You make a very good point.
From the list of link signals listed by +Deyan SEO , I think one of the following Google may remove:
1. Anchor text: You can see that links with anchor text when building offsite usually have been done by SEOs (people who link for SEO purpose). Naturally, when people share a link, they usually just copy/paste url without anchor text. And for determining the topic of linked page, I think Google can probably analyze from the content of the page.
2. So the same with Title attribute.
3. Target: this one have nothing for evaluate to me.
PS: Sorry for my English.
Regardless of which link signal Google has decided to demote or remove from its Algo :: it seems to me the growing impact “social shares” is having and the rendering of ones rel=author and rel=publisher along with the subsequent psychological “social proof” value this metric holds for triggering a CTR will likely minimize the impact “turning off this method of link analysis” in the long term.
I think they are turning off page rank.
I agree, turning off anchor text and using surrounding text would solve some link problems. Turning off anchor text would be a very BIG change I think. I think it’s already been turned off likely. Go over to most SEO forums and you’ll see people complaining of big ranking drops. Many say Google is even notifying them with a message in Webmaster Tools specifically mentioning backlink schemes. Doing this will reduce any remaining effectiveness that forum profile spamming may have had. Also, blog comment spam effectiveness could be mitigated as well by turning off the anchor text signal.

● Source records
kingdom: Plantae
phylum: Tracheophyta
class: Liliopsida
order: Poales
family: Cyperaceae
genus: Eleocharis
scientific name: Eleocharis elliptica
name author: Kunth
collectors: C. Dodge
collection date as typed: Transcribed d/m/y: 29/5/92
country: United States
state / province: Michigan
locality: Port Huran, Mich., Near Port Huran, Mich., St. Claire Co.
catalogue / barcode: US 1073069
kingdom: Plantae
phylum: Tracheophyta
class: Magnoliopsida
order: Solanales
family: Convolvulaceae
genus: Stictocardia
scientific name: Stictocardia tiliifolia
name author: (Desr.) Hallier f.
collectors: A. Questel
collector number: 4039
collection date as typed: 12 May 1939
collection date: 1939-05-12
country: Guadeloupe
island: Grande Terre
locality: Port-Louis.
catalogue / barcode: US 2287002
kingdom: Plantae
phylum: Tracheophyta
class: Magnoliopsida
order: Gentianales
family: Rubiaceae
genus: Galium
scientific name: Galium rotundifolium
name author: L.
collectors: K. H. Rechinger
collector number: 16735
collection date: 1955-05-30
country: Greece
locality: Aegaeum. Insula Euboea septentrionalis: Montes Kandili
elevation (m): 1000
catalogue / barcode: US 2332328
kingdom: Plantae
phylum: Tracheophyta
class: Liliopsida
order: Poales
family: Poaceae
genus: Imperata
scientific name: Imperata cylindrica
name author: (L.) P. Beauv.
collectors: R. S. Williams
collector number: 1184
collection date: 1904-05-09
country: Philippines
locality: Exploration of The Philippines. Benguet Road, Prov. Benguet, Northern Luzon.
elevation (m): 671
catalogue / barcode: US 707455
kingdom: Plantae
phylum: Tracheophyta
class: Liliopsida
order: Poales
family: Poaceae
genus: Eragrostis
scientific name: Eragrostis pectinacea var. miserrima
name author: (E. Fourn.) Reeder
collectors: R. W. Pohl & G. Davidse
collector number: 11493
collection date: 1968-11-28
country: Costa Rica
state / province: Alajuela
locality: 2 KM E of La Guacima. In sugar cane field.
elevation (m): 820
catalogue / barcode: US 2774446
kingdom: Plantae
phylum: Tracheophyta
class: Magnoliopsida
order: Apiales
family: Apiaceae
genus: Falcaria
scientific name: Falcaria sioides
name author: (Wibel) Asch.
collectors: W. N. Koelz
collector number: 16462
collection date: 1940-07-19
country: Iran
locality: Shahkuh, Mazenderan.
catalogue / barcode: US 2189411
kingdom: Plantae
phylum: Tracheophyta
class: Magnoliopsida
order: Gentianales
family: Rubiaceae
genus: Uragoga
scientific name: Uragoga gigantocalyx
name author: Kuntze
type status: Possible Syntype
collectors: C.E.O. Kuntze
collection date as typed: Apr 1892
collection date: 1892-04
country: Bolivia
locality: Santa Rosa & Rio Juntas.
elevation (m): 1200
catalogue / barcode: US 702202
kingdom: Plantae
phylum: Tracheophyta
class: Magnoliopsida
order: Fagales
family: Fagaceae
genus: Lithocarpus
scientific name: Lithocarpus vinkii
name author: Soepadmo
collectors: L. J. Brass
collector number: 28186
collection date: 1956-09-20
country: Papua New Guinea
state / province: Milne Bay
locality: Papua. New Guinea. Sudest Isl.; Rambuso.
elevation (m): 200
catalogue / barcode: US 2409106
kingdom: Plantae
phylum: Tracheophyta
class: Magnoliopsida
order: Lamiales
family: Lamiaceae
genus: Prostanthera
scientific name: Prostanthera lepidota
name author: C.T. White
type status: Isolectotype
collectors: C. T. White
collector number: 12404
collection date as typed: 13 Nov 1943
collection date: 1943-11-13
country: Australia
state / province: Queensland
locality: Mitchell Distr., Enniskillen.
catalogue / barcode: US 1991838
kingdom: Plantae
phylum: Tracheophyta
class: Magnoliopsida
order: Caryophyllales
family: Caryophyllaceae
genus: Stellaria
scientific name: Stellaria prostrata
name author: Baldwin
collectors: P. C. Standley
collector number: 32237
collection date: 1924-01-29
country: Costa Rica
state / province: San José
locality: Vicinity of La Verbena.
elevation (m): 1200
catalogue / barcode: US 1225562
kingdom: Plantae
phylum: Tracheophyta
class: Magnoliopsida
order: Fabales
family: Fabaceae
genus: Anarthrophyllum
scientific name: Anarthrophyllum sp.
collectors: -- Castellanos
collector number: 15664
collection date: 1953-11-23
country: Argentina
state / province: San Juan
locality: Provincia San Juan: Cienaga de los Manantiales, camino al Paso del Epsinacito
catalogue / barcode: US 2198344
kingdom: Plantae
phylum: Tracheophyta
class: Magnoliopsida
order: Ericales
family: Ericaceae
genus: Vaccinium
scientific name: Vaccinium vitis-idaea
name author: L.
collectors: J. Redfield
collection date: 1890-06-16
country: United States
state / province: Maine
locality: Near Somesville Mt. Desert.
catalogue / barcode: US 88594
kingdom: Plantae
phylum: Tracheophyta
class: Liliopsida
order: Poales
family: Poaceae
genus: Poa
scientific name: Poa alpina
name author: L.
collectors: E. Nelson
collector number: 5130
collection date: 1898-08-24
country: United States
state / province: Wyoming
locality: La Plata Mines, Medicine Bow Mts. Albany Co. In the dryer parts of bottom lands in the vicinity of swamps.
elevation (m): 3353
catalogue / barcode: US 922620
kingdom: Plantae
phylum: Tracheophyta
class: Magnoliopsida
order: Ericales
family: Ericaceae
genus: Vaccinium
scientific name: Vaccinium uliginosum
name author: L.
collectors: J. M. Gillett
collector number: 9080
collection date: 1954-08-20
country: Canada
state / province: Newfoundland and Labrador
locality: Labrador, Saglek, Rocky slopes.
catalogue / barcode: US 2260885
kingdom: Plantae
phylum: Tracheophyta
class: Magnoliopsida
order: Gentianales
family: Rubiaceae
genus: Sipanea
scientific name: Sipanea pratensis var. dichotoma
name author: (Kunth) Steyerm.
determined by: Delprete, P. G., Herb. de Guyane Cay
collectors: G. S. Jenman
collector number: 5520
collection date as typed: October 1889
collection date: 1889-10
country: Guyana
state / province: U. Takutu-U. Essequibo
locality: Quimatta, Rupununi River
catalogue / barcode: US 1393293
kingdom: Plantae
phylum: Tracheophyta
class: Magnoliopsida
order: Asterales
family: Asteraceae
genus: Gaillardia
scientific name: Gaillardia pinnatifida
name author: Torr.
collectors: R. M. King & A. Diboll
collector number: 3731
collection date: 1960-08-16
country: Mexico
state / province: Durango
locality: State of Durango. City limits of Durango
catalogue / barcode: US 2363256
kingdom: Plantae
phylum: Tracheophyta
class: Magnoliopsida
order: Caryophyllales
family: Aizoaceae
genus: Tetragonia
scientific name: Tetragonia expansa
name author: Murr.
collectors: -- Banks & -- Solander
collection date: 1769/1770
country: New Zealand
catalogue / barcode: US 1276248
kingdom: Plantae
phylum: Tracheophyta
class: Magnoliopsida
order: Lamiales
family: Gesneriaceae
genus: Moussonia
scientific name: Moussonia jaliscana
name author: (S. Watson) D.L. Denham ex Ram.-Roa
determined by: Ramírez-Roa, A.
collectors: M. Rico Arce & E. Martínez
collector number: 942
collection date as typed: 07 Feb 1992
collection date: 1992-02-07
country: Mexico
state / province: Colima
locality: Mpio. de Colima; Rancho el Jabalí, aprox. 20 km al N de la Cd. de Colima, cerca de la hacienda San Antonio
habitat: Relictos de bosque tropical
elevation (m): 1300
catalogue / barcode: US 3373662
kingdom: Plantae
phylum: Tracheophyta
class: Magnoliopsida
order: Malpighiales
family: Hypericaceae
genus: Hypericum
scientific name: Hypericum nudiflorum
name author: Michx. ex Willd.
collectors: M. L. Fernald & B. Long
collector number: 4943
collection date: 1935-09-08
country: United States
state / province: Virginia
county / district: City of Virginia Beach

● REQUIRED TASK
How would you translate this sentence from the thread on link signals into Spanish: "Go over to most SEO forums and you’ll see people complaining of big ranking drops."?

● RESULT OF THIS EXERCISE
Ve a la mayoría de los foros de SEO y verás a gente quejándose de grandes caídas en el posicionamiento.